Non mi soffermo sulle rapide annotazioni dedicate al Nachleben di Polibio, perché la lacuna segnalata in tal senso da Walbank è ancora da riempire e Dreyer ne prende atto (138): un mio studio sul tema è ancora inedito. Segnalo però a proposito della bibliografia (149) che, dopo le traduzioni italiane di C. Schick e A. Vimercati, è stata pubblicata a Milano tra il 2001 e il 2006 una nuova versione in 8 volumi delle Storie con testo a fronte e note (abbastanza importanti) a cura di D. Musti, J. Thornton e M. Mari.

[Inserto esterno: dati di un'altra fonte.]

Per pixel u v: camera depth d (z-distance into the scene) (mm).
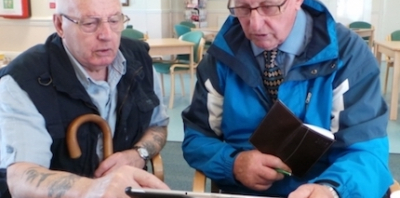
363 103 1354
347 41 1436
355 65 1391
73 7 1259
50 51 1348
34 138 1240
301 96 1407
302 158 1300
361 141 1325
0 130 1261
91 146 1369
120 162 1381
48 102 1291
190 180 2990
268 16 1309
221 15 8336
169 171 3139
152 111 1540
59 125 1304
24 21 3238
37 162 1226
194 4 8133
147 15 7688
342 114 1364
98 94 1393
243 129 1478
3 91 1266
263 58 1443
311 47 1405
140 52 1548
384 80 5465
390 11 7934
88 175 1383
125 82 1455
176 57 5445
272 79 1437
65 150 1333
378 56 4820
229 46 1488
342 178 1231
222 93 1523
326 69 1380
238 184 1417
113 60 1381
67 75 1326
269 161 1310
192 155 1511
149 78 1548
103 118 1398
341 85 1380
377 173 1283
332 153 1386
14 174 1184
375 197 1259
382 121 1355
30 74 1288
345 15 8117
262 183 1332
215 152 1453
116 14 1293
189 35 5164
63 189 1102
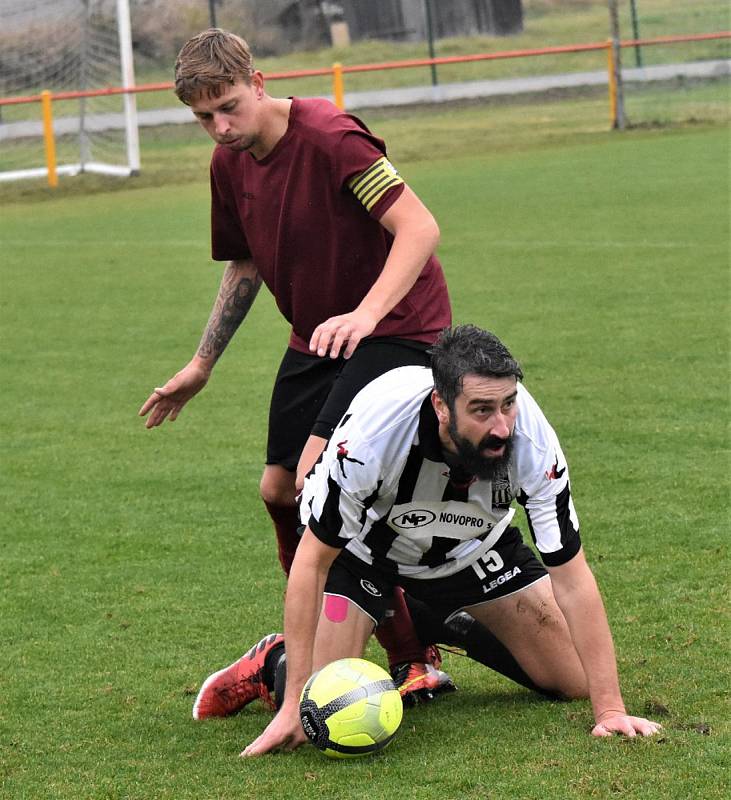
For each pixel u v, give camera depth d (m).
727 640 10.82
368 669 9.04
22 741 9.60
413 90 71.56
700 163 48.31
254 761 8.95
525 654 9.97
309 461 10.33
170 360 24.30
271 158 10.39
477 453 8.23
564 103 70.31
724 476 15.59
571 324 24.67
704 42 83.38
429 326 10.62
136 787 8.60
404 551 9.55
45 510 15.88
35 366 24.19
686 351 22.03
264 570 13.60
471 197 43.88
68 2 62.38
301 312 10.87
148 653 11.47
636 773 8.17
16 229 44.47
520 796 7.97
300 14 82.62
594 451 16.88
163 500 16.12
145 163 59.66
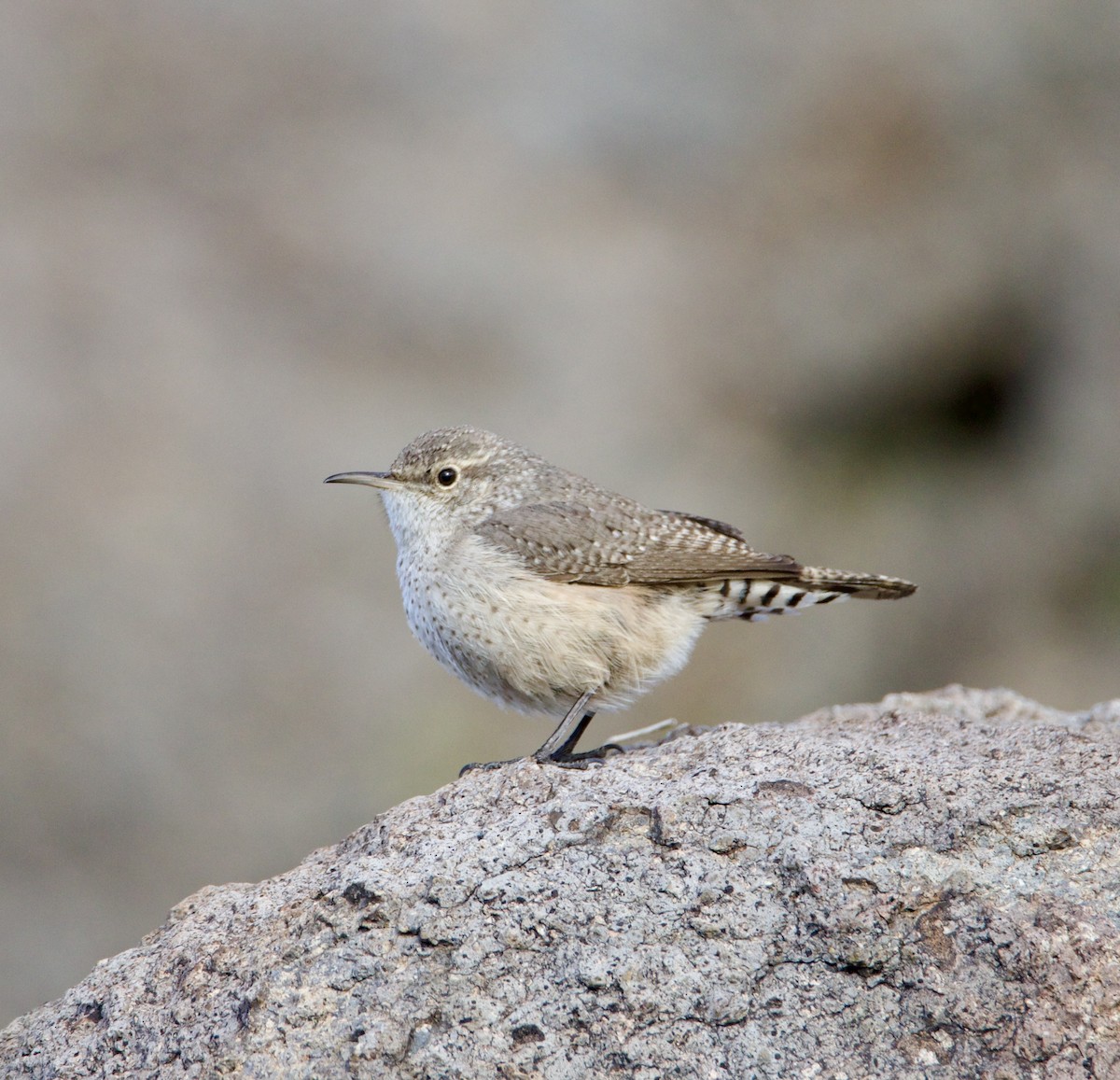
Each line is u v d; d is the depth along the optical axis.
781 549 18.78
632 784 5.19
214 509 16.44
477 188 21.61
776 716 16.98
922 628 18.73
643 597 6.93
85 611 15.20
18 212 19.55
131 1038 4.66
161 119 21.59
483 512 7.16
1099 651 18.55
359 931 4.66
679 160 22.92
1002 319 20.73
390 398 18.47
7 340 17.66
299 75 22.69
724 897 4.66
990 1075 4.27
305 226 20.48
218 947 4.81
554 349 19.88
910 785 4.98
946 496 19.91
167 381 17.70
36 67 21.77
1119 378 19.77
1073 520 19.36
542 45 23.80
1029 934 4.48
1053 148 21.45
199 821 14.25
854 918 4.56
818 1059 4.36
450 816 5.17
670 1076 4.35
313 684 15.23
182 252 19.66
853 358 20.80
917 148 22.12
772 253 21.77
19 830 13.88
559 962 4.54
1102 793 4.92
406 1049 4.41
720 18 24.16
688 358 20.55
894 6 23.45
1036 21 22.17
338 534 16.55
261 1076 4.39
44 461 16.47
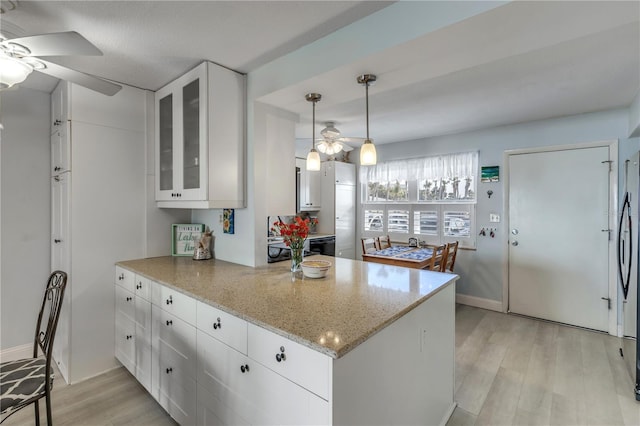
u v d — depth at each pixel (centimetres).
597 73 221
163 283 187
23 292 252
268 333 122
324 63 176
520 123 355
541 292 348
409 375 148
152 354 198
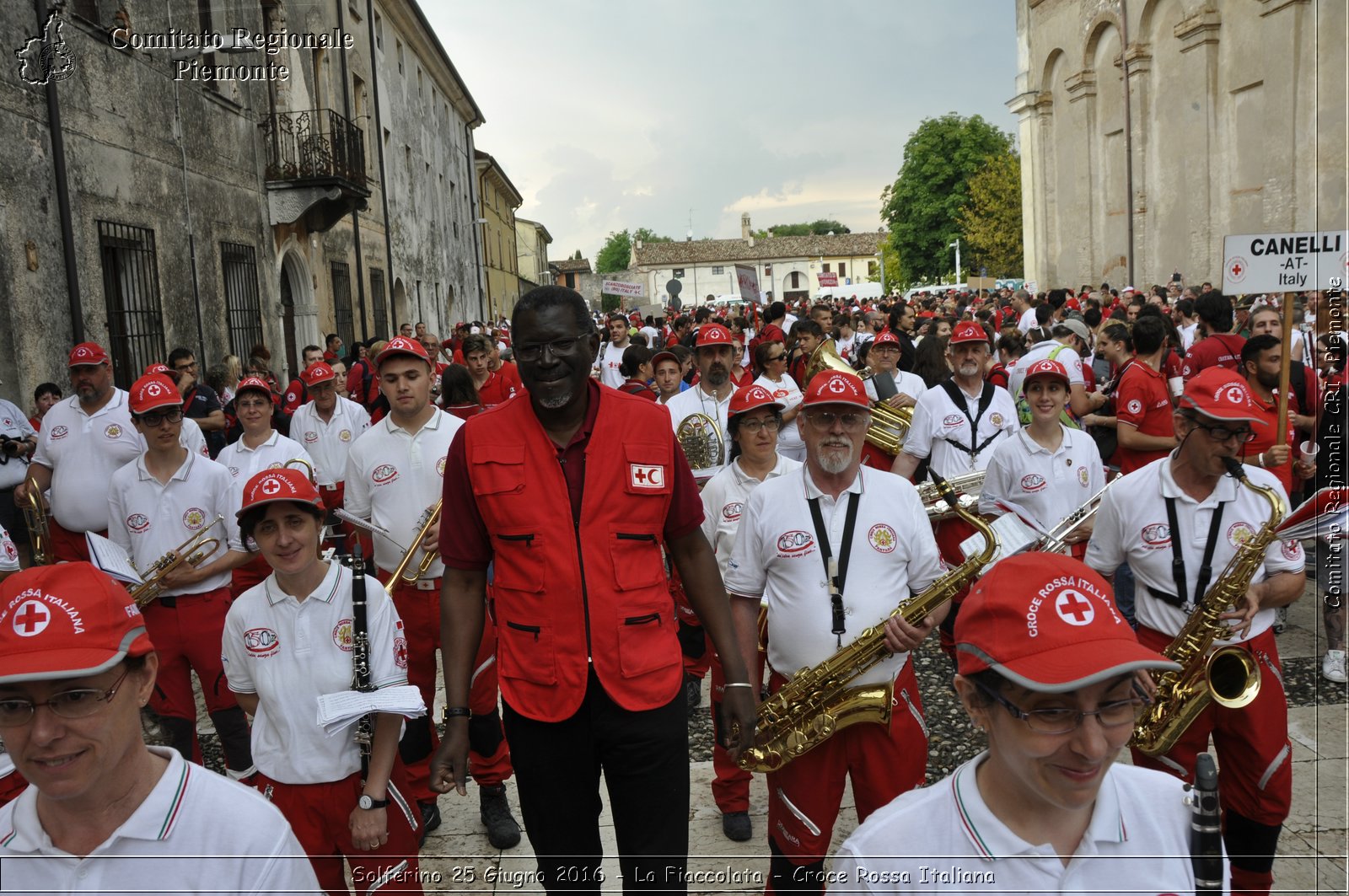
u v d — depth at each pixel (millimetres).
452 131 36781
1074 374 7273
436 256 31828
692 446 6141
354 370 11977
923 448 5805
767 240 93938
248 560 4672
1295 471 6125
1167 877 1672
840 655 3207
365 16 22453
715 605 3008
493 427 2830
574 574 2703
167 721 4645
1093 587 1635
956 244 49156
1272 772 3199
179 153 12133
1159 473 3443
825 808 3264
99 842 1796
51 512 5980
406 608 4480
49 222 9234
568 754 2736
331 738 3111
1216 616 3219
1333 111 19969
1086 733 1569
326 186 15305
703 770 4902
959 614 1702
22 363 8711
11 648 1670
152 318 11273
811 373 6789
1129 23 26156
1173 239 25141
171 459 4656
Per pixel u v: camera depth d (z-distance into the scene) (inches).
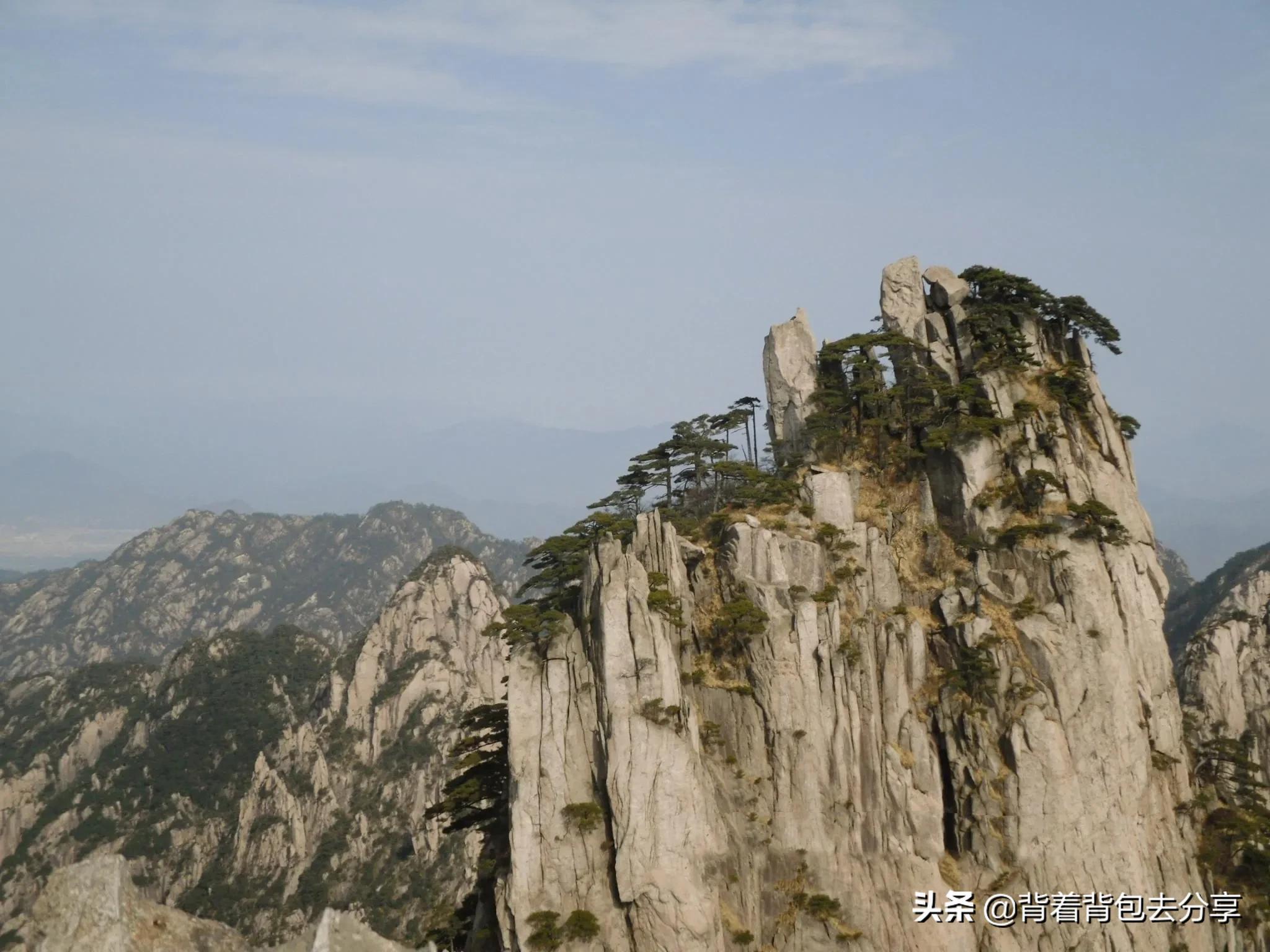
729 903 3912.4
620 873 3651.6
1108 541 4699.8
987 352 5088.6
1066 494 4776.1
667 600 4057.6
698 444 4923.7
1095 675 4478.3
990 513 4707.2
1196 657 7106.3
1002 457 4813.0
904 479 4896.7
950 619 4547.2
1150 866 4478.3
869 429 5039.4
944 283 5300.2
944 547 4724.4
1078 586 4542.3
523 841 3720.5
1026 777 4306.1
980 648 4456.2
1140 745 4527.6
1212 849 4798.2
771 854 4035.4
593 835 3735.2
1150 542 5054.1
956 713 4407.0
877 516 4790.8
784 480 4781.0
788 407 5157.5
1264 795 5305.1
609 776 3727.9
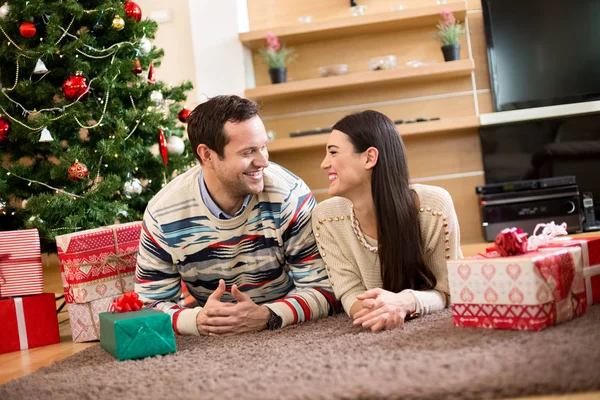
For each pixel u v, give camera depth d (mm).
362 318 1851
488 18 4691
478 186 4480
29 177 3182
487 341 1557
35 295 2545
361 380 1353
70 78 3064
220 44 4879
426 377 1324
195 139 1996
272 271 2207
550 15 4625
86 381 1629
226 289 2238
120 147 3275
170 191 2115
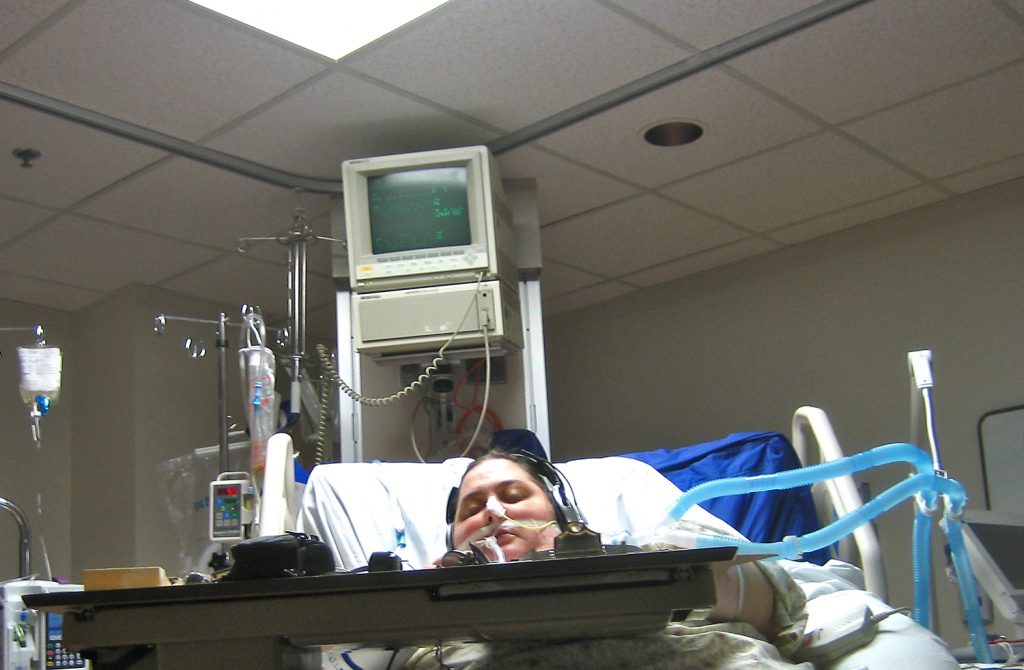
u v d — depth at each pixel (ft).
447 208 9.94
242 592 3.37
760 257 14.64
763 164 11.64
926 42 9.38
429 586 3.36
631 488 7.20
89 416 14.26
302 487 8.55
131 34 8.39
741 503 7.57
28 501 13.70
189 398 14.25
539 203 12.27
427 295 9.77
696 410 14.99
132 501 13.42
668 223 13.20
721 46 9.20
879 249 13.52
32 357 8.20
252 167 10.81
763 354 14.42
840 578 5.99
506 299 10.12
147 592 3.41
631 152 11.10
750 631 4.80
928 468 5.58
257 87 9.34
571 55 9.18
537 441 10.04
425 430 10.54
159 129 9.96
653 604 3.28
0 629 6.87
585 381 16.31
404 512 7.48
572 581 3.30
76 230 12.07
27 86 9.06
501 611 3.33
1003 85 10.27
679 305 15.39
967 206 12.85
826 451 7.04
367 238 9.96
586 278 15.16
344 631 3.38
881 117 10.75
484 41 8.87
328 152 10.67
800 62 9.56
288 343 10.48
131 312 13.93
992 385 12.34
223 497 7.59
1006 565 7.98
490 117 10.18
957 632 11.71
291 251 10.78
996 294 12.48
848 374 13.57
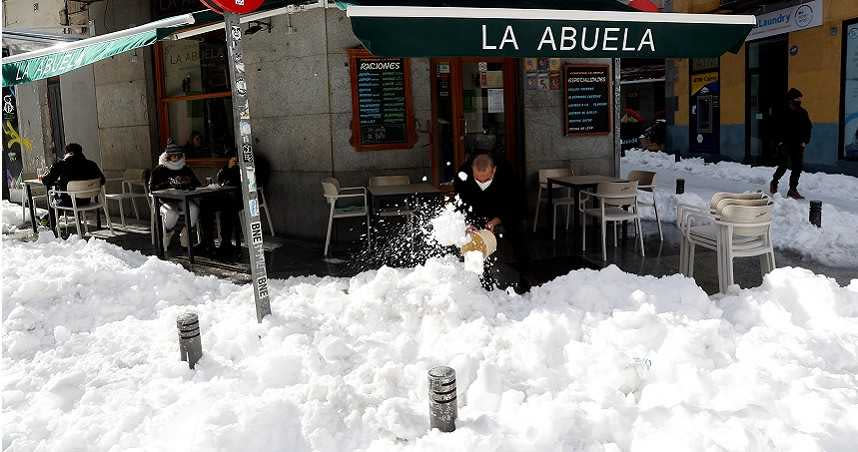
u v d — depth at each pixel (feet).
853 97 42.60
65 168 32.86
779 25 47.78
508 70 30.81
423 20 13.75
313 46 28.73
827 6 43.75
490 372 12.17
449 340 14.38
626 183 25.20
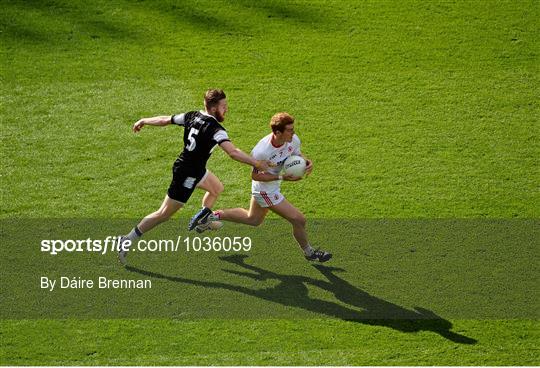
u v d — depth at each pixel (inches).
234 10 2329.0
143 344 1293.1
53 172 1717.5
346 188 1692.9
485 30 2253.9
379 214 1619.1
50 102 1952.5
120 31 2231.8
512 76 2084.2
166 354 1269.7
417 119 1920.5
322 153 1800.0
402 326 1339.8
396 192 1681.8
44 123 1877.5
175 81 2039.9
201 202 1653.5
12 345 1284.4
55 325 1331.2
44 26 2241.6
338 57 2145.7
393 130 1881.2
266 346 1291.8
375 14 2316.7
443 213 1622.8
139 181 1696.6
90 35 2212.1
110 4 2340.1
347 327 1336.1
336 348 1288.1
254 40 2208.4
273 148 1373.0
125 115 1910.7
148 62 2112.5
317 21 2285.9
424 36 2229.3
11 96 1969.7
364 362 1246.9
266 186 1402.6
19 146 1796.3
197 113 1406.3
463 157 1793.8
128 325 1334.9
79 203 1628.9
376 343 1300.4
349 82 2052.2
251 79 2055.9
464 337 1314.0
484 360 1256.8
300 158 1376.7
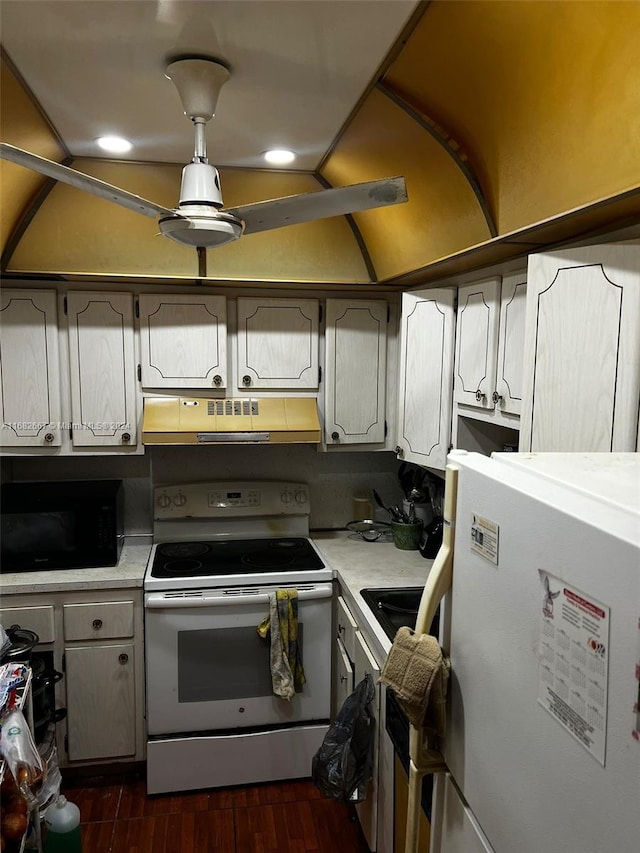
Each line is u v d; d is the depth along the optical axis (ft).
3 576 8.56
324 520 11.03
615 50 3.98
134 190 8.32
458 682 3.50
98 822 8.10
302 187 8.60
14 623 8.35
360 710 7.03
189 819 8.18
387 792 6.56
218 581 8.61
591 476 2.96
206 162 5.74
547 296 4.75
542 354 4.81
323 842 7.82
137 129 6.79
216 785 8.71
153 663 8.46
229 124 6.66
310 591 8.70
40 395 8.95
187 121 6.57
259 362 9.53
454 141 6.13
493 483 3.05
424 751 3.77
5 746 4.88
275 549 9.84
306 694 8.84
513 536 2.84
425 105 5.84
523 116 5.11
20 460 10.02
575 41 4.17
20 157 4.29
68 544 8.84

Concludo: la forma linguistica e lo svolgimento del pensiero di Dreyer non sono sempre chiari; talvolta egli torna in sedi diverse sullo stesso tema, ingenerando inutili ripetizioni: così per i rapporti tra Polibio e Catone, per i rapporti tra Polibio e Livio, per l'atteggiamento di Polibio verso il passato della Grecia; si tratta tuttavia di difetti minori, così come le occasioni di dissenso sopra manifestate riguardano sempre questioni aperte della ricerca polibiana e non possono mutare il giudizio finale sul volume. Il quadro complessivo, che ci viene fornito, è equilibrato e completo: come Einleitung a Polibio e dunque come strumento di lavoro iniziale per ulteriori studi sullo storico di Megalopoli il volume assolve certamente la sua funzione in modo più che soddisfacente.